Assignment: Please copy the entries below word for word, leaving out any image.

Data to process:
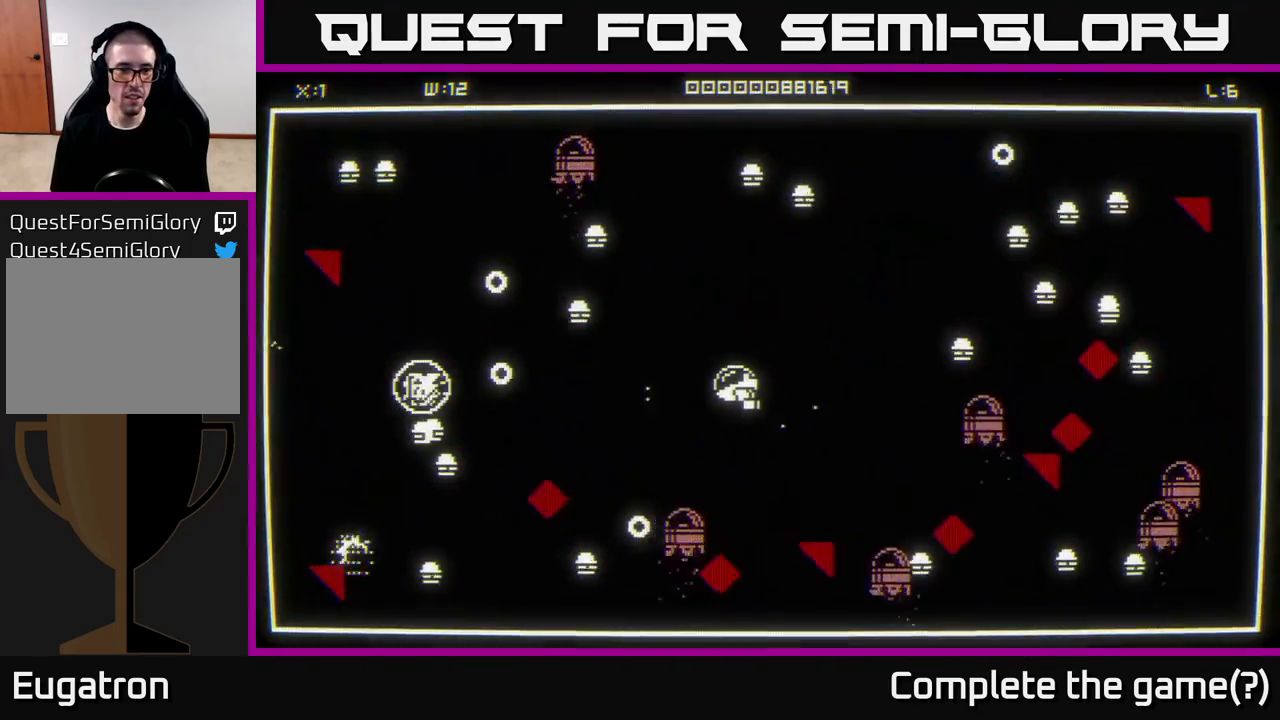
{"buttons": [], "left_stick": "down", "right_stick": "left", "events": [[400, "left_stick", "down"]]}
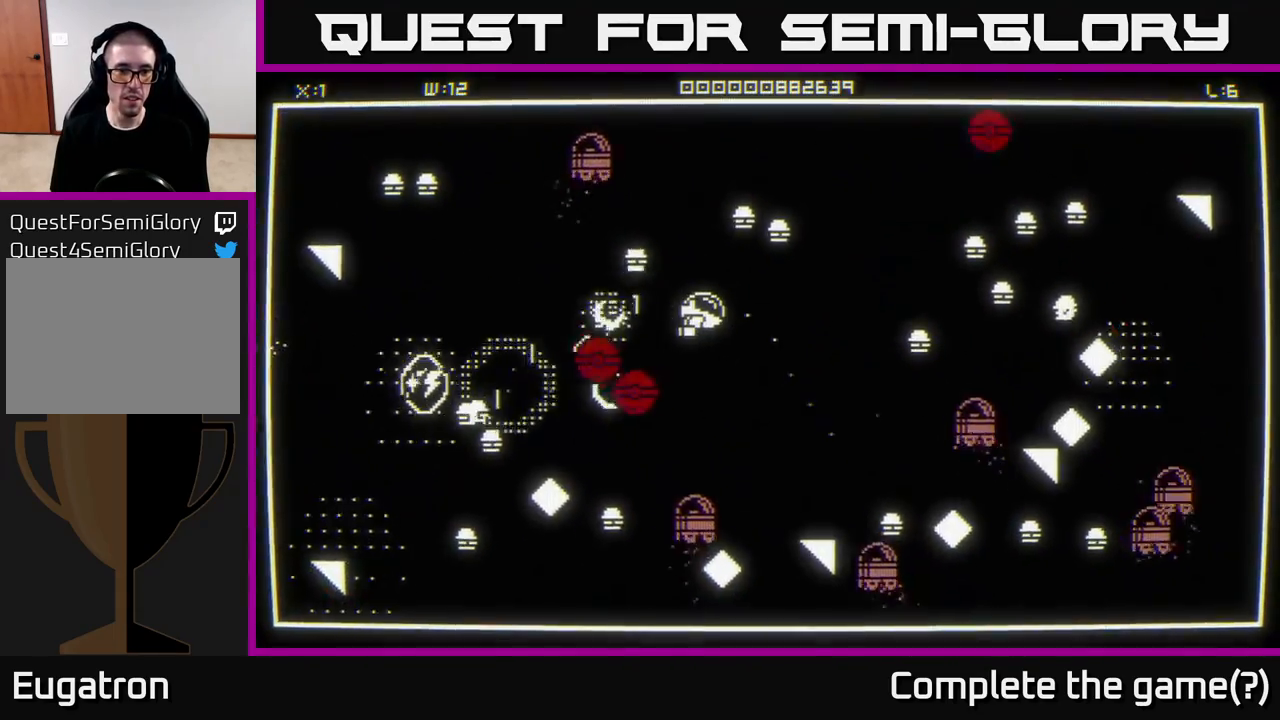
{"buttons": [], "left_stick": "down-right", "right_stick": "left", "events": [[17, "left_stick", "down-right"], [50, "right_stick", "down-left"], [217, "right_stick", "left"], [250, "left_stick", "up"], [317, "left_stick", "down-right"]]}
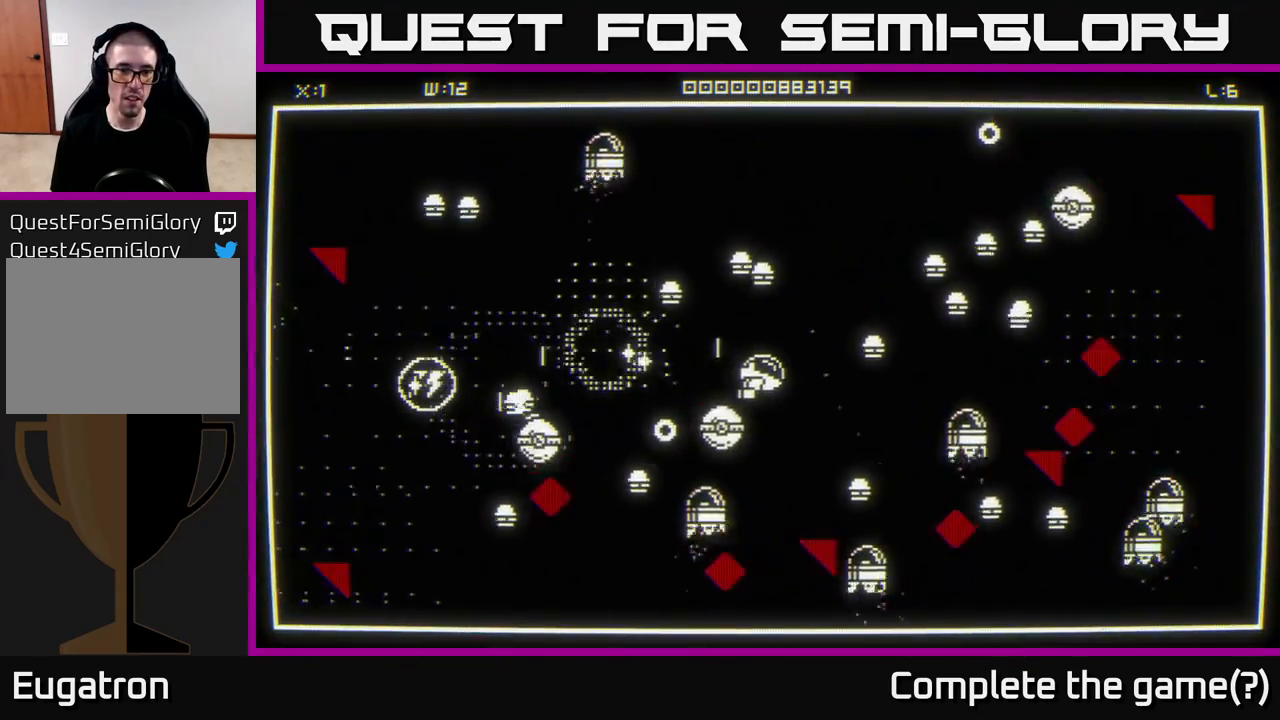
{"buttons": [], "left_stick": "left", "right_stick": "down-left", "events": [[150, "left_stick", "up-left"], [167, "right_stick", "down-left"], [300, "left_stick", "left"]]}
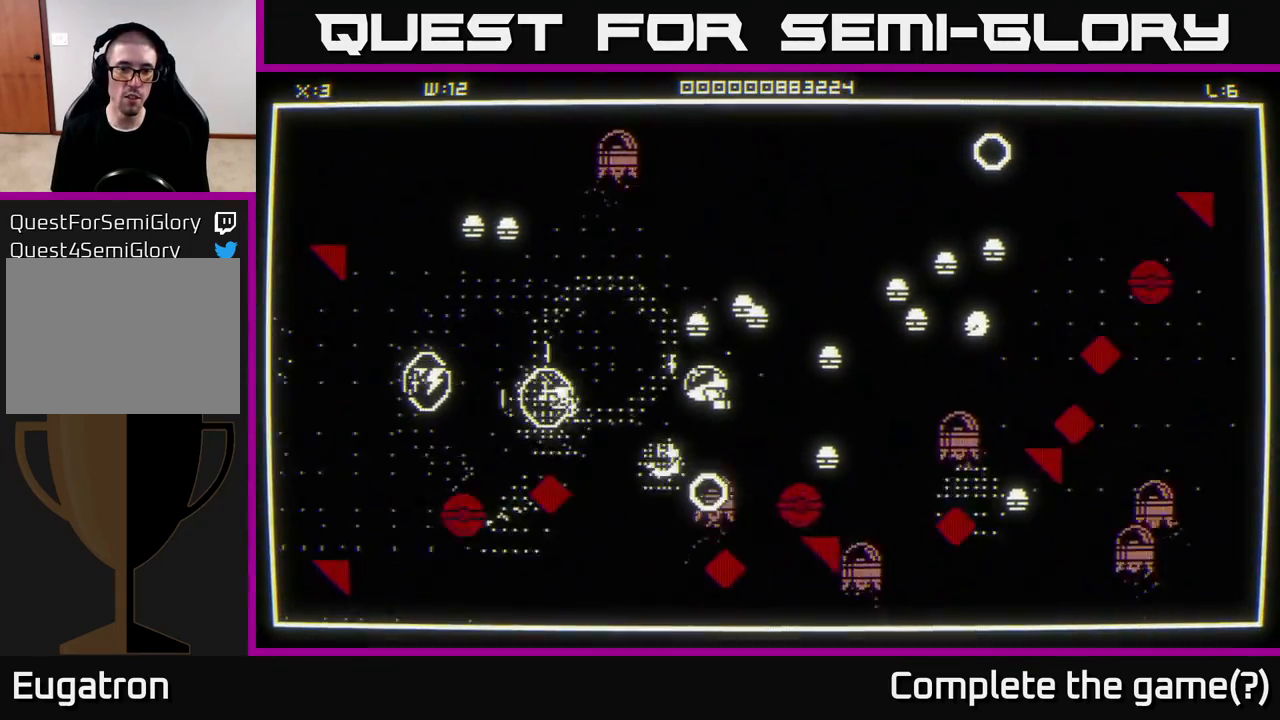
{"buttons": [], "left_stick": "left", "right_stick": "down-left", "events": [[183, "left_stick", "up-left"], [283, "left_stick", "left"]]}
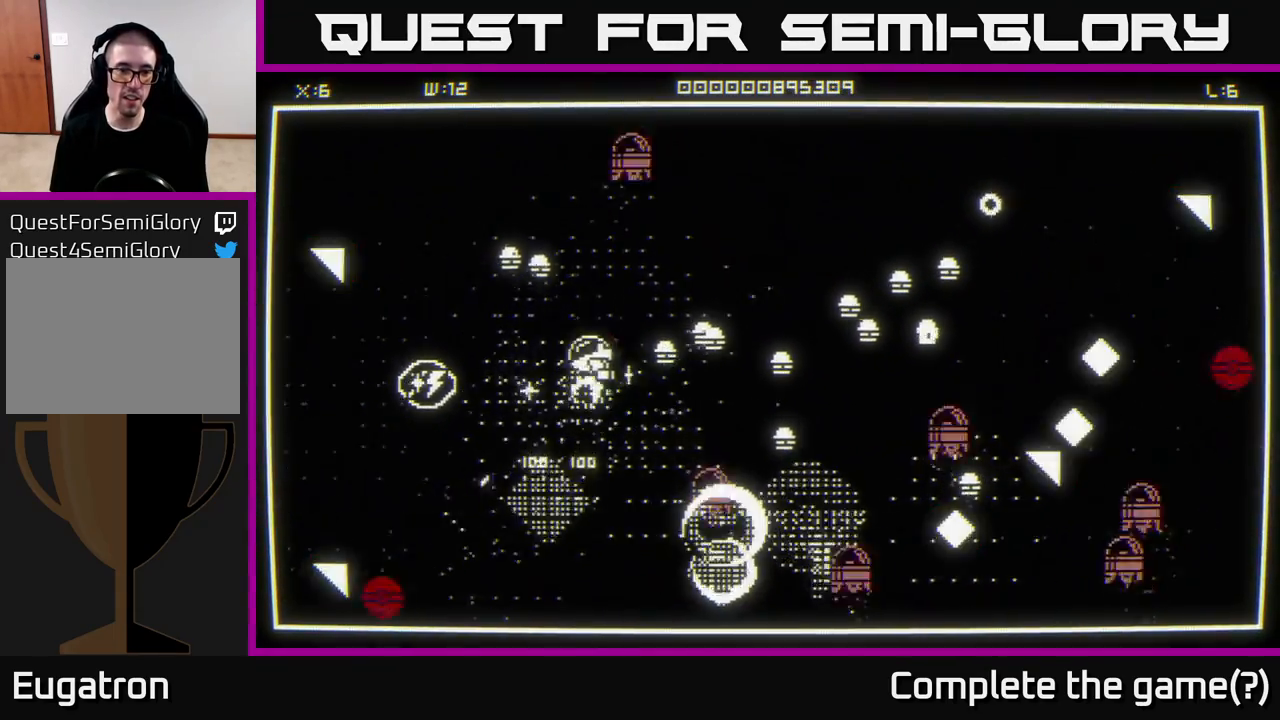
{"buttons": [], "left_stick": "up-left", "right_stick": "right", "events": [[50, "right_stick", "up-left"], [150, "right_stick", "right"], [183, "left_stick", "down-left"], [350, "left_stick", "left"], [500, "left_stick", "up-left"]]}
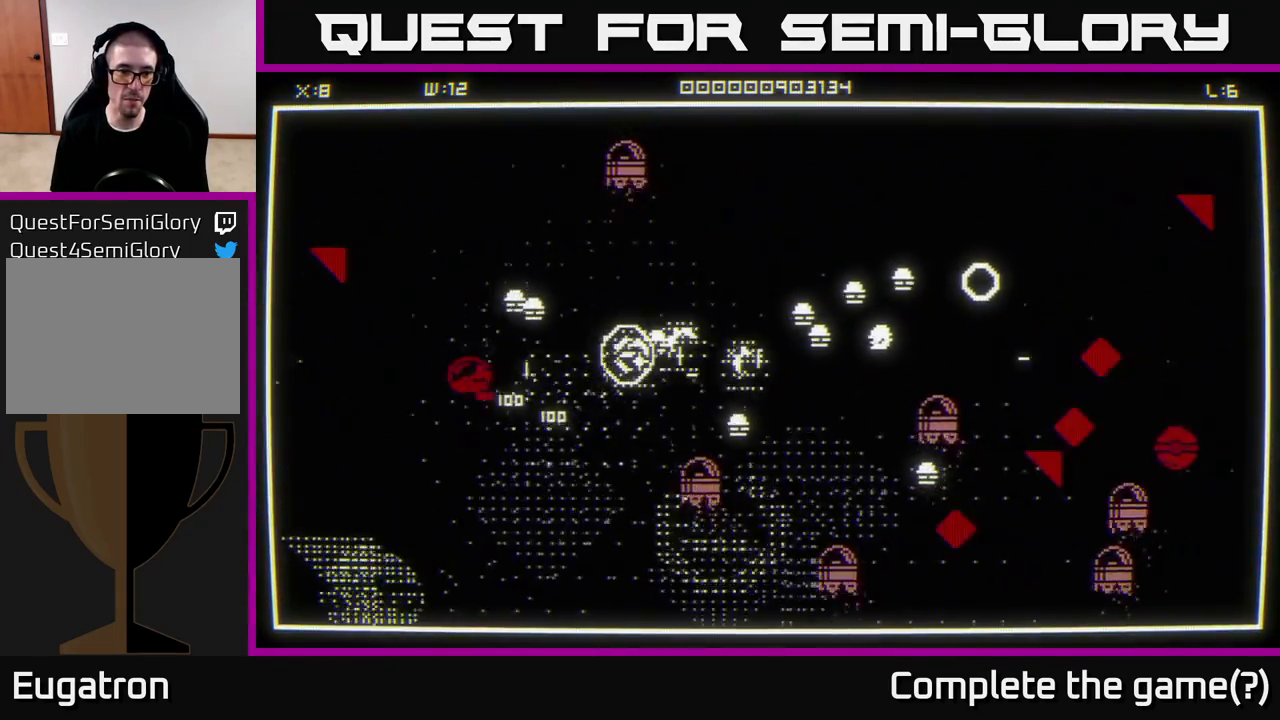
{"buttons": [], "left_stick": "down-right", "right_stick": "right", "events": [[217, "left_stick", "up"], [367, "left_stick", "down"], [500, "left_stick", "down-right"]]}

Solution to this task:
{"buttons": [], "left_stick": "down", "right_stick": "left", "events": [[400, "left_stick", "down"]]}
{"buttons": [], "left_stick": "down-right", "right_stick": "left", "events": [[17, "left_stick", "down-right"], [50, "right_stick", "down-left"], [217, "right_stick", "left"], [250, "left_stick", "up"], [317, "left_stick", "down-right"]]}
{"buttons": [], "left_stick": "left", "right_stick": "down-left", "events": [[150, "left_stick", "up-left"], [167, "right_stick", "down-left"], [300, "left_stick", "left"]]}
{"buttons": [], "left_stick": "left", "right_stick": "down-left", "events": [[183, "left_stick", "up-left"], [283, "left_stick", "left"]]}
{"buttons": [], "left_stick": "up-left", "right_stick": "right", "events": [[50, "right_stick", "up-left"], [150, "right_stick", "right"], [183, "left_stick", "down-left"], [350, "left_stick", "left"], [500, "left_stick", "up-left"]]}
{"buttons": [], "left_stick": "down-right", "right_stick": "right", "events": [[217, "left_stick", "up"], [367, "left_stick", "down"], [500, "left_stick", "down-right"]]}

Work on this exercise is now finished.